Great band lineups don't always happen naturally — sometimes it takes a bandleader years to figure out the best configuration of players. For singer/guitarist Patrick Blake, the frontman of a new project called Whiskey Diablo, assembling a great roster is still a work in progress, but it's already very close to being ideal.
In 2010, Blake formed a bluesy rock duo called Whiskey 'n' Ramblin' with percussionist Keith Clarry. They described their set of covers and originals as "swampy, Southern, shit-kickin', hillbilly blues." Their boozy two-man act resembled the humorous rockabilly-blues of Mojo Nixon & Skid Roper, the primitive guitar/drum sound of the White Stripes, and the Southern style of the Flat Duo Jets. They played regularly and recorded a five-song EP in Clarry's home studio.
"When Whiskey 'n' Ramblin' was running around Charleston, we decided to take a little break from it," says Blake. "We did our last show at the Tin Roof last June. I wanted to continue playing music, though."
Last summer, Blake started jamming on song ideas with longtime jazz/blues drummer Brian Widlowski. Bassist Jonathan Gray (formerly of Jump, Little Children) hopped aboard soon after.
"Brian had been off of the circuit for a little bit, so he was looking to get back into it," Blake says. "We started practicing with different bass players, like Jonathan and Whitt Algar [of Gaslight Street, the Bushels]. It was great playing with Brian because he put his own jazzy edge on some of the old Whiskey 'n' Ramblin' tunes. Several new songs took shape with a different mix of styles."
Putting a twist on his previous band's moniker, Blake started booking gigs under the name Whiskey Diablo. "I haven't heard any objections to the band name yet, although I wouldn't be surprised if I heard some rumbling down the road," he says.
Blake and Widlowski enlisted local guitarist Jason Brachman for some of their initial shows. Summerville-based guitarist Chris Bunton recently joined in as well.
"Everyone brings in their own musical personality," says Blake. "Chris brings a cool gypsy-jazz style to the songs, plus some Chet Atkins picking, which really works surprisingly well. I wasn't trying to aim this band in a certain direction. I really just want to play what works best."
Whiskey Diablo's music is more refined than the Ramblin' duo's rough-edged set. A natural sense of swing and swagger stands out. Musically, Blake and his colleagues are more versatile and agile. They're capable of switching easily from a slinky lounge-rock number to a rowdy rockabilly romper.

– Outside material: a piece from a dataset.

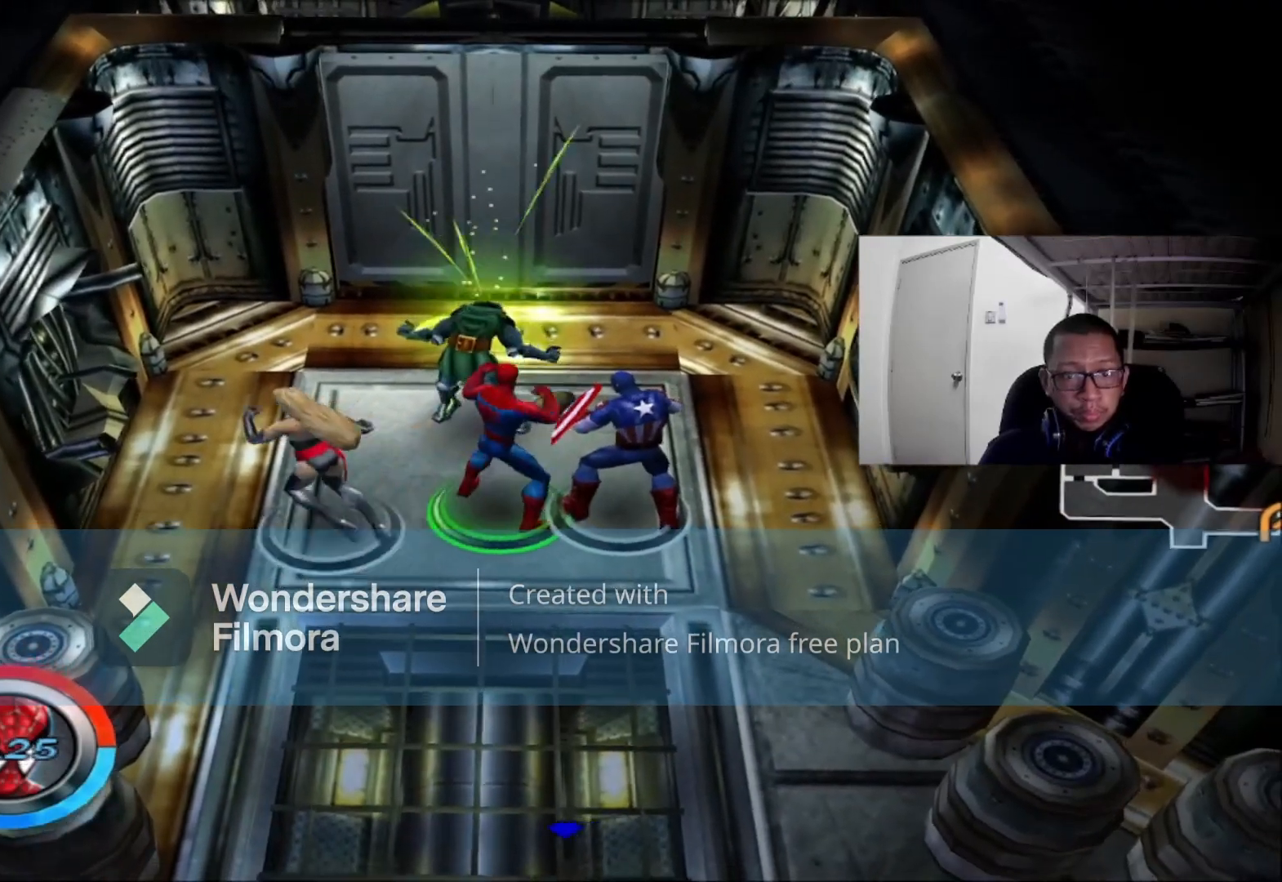
{"dt_ms": 480, "buttons": [], "left_stick": "left", "right_stick": "left", "events": [[320, "left_stick", "down-left"], [480, "left_stick", "left"]]}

"I do love all kinds of music, so I don't really think I'd ever say, 'No, we can't play this style or that style,'" Blake says. "The musicians on board help determine the mix of styles."
Blake, 33, grew up in the hilly college town of Johnson City, Tenn. He first picked up guitar at age 11, and he's played rock 'n' roll ever since.

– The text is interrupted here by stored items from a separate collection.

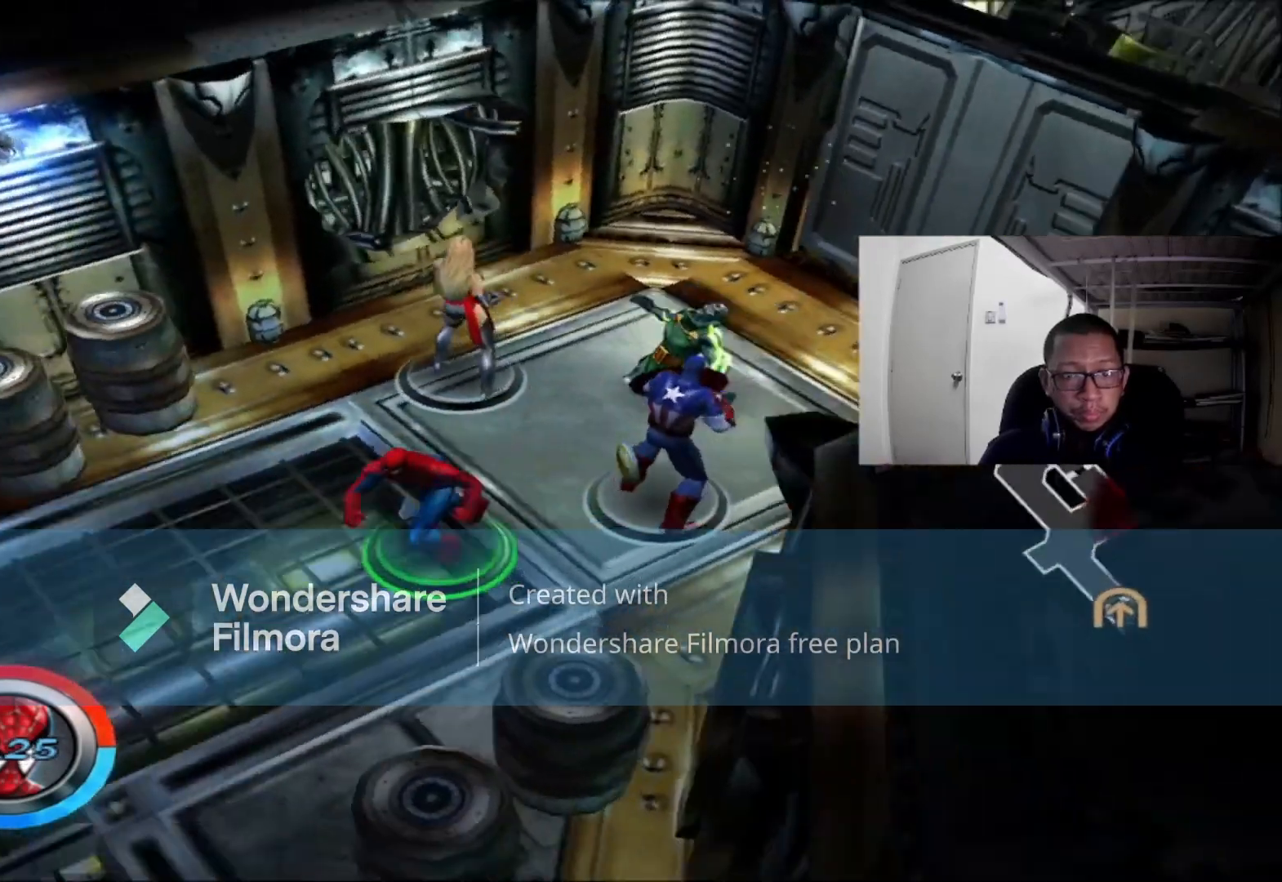
{"dt_ms": 520, "buttons": [], "left_stick": "up-left", "right_stick": "left", "events": [[440, "left_stick", "up-left"]]}
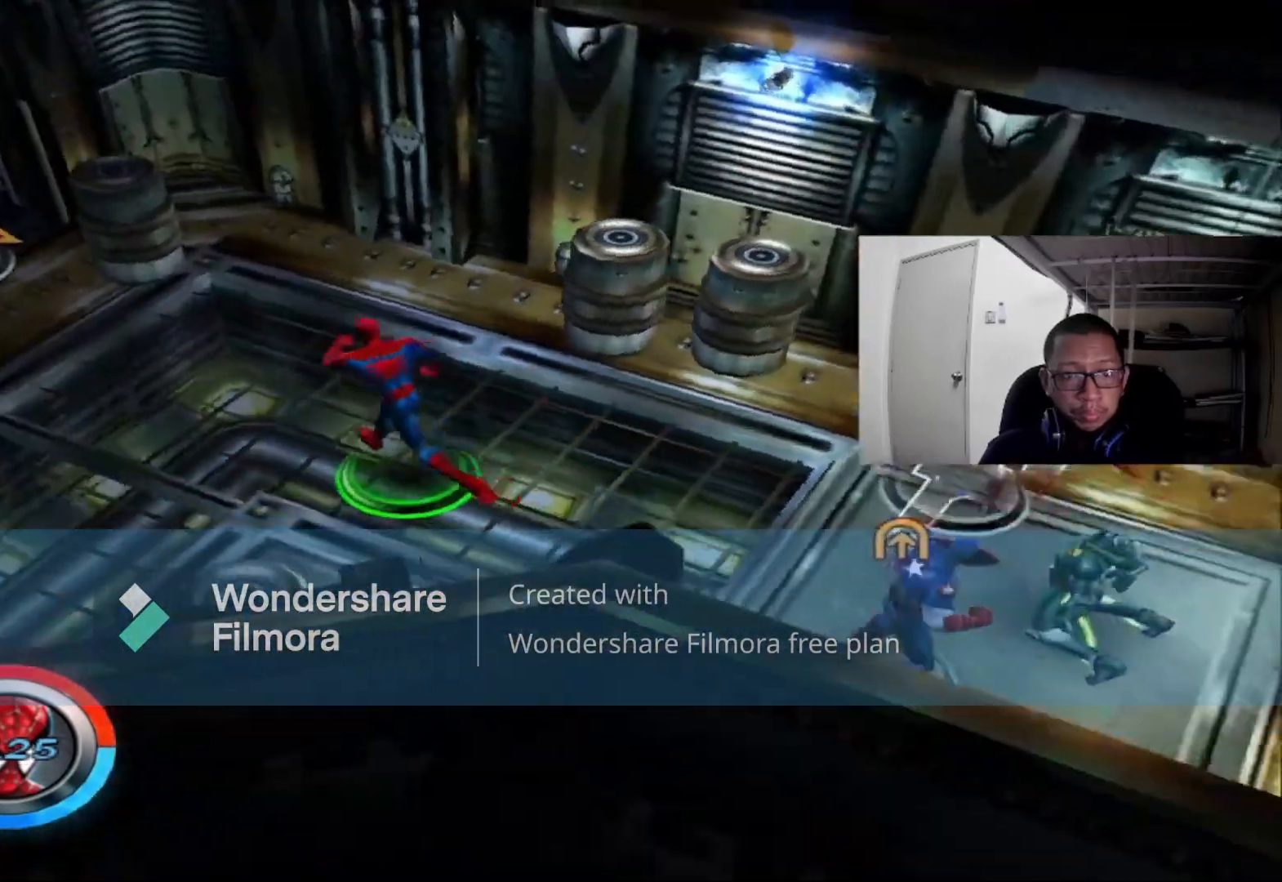
{"dt_ms": 480, "buttons": [], "left_stick": "up-left", "right_stick": "center"}
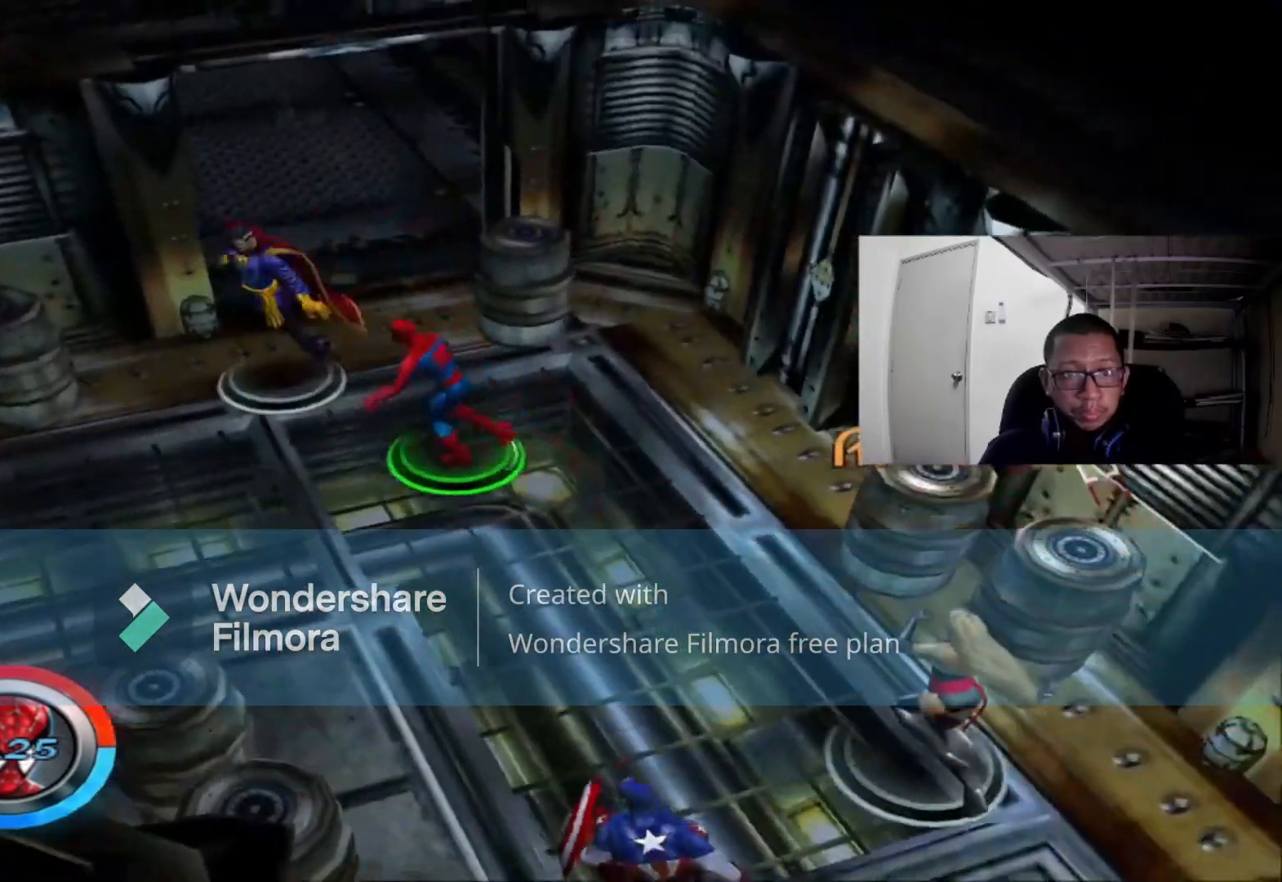
{"dt_ms": 520, "buttons": [], "left_stick": "up-left", "right_stick": "center", "events": []}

"I was into hard rock and heavy metal back when I started on guitar," he says. "I liked stuff like Corrosion of Conformity, Pantera, Metallica, and Guns N' Roses. I didn't get into the bluesy stuff until later."
Blake maintained a fascination with music as a hobby player through the years. After residing in Philadelphia and rural southwest Virginia, he moved to Charleston in 2007 and created his own production company that handled recording, web design, and DJ events. He started playing as a singer/guitarist at small clubs and bars in the Lowcountry in 2008.
Through his work as a solo act and with his duo and full-band projects, Blake has earned a reputation for his raspy, gutsy singing style and fiery rhythm guitar work.
Local audiences respond not only to his blues and rock chops, but to his jazzier side as well. His range has come in handy.
Whiskey Diablo recently kicked off a series of Sunday evening performances at High Cotton. Music-wise, the fancy downtown eatery is best known for hosting post-happy hour jazz and blues acts at low volume levels. It's a gig Whiskey 'n' Ramblin' might not have been able to pull off.
"That High Cotton gig is different from the standard bar gigs," Blake says. "It's a lighter set, but it's really fun. We get to do slightly different takes on the songs, and the audiences are receptive and attentive. We're adding in sprinkles of other genres such as jazz, flamenco, and even taking cues from the big band crooners like Dean Martin and Frank Sinatra."
Blake's goal this fall and winter is to expand Whiskey Diablo's set list and record their strongest songs. The band has already been recording at Charleston Studio, putting the initial basic tracks together with guidance from engineer Jay Miley.
"We're trying to figure out how to make the songs match up," Blake says. "Some of the songs are very different from each other. This band is really a new beast with a few more tricks in the pocket."